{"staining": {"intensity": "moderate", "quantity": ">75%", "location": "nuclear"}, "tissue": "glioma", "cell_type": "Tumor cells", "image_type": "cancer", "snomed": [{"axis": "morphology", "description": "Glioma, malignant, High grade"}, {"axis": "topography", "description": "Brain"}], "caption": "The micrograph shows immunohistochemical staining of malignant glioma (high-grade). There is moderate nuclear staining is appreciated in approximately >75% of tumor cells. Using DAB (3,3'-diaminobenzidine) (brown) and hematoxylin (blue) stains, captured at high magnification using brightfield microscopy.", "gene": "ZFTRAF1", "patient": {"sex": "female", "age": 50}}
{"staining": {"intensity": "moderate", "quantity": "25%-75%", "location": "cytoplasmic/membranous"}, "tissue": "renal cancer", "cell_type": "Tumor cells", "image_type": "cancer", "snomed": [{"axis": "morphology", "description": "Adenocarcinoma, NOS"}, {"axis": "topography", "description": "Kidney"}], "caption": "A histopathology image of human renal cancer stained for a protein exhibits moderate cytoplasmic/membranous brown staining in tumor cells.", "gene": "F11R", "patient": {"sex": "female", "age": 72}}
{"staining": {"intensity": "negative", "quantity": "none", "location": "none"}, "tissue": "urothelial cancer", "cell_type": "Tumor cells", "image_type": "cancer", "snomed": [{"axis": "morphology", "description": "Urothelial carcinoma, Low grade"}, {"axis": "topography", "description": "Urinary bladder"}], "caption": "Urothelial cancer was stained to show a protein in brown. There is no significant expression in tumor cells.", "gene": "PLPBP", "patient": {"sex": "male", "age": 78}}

Task objective
Each line above needs to be returned exactly as it is.

Written solution
{"staining": {"intensity": "moderate", "quantity": ">75%", "location": "nuclear"}, "tissue": "glioma", "cell_type": "Tumor cells", "image_type": "cancer", "snomed": [{"axis": "morphology", "description": "Glioma, malignant, High grade"}, {"axis": "topography", "description": "Brain"}], "caption": "The micrograph shows immunohistochemical staining of malignant glioma (high-grade). There is moderate nuclear staining is appreciated in approximately >75% of tumor cells. Using DAB (3,3'-diaminobenzidine) (brown) and hematoxylin (blue) stains, captured at high magnification using brightfield microscopy.", "gene": "ZFTRAF1", "patient": {"sex": "female", "age": 50}}
{"staining": {"intensity": "moderate", "quantity": "25%-75%", "location": "cytoplasmic/membranous"}, "tissue": "renal cancer", "cell_type": "Tumor cells", "image_type": "cancer", "snomed": [{"axis": "morphology", "description": "Adenocarcinoma, NOS"}, {"axis": "topography", "description": "Kidney"}], "caption": "A histopathology image of human renal cancer stained for a protein exhibits moderate cytoplasmic/membranous brown staining in tumor cells.", "gene": "F11R", "patient": {"sex": "female", "age": 72}}
{"staining": {"intensity": "negative", "quantity": "none", "location": "none"}, "tissue": "urothelial cancer", "cell_type": "Tumor cells", "image_type": "cancer", "snomed": [{"axis": "morphology", "description": "Urothelial carcinoma, Low grade"}, {"axis": "topography", "description": "Urinary bladder"}], "caption": "Urothelial cancer was stained to show a protein in brown. There is no significant expression in tumor cells.", "gene": "PLPBP", "patient": {"sex": "male", "age": 78}}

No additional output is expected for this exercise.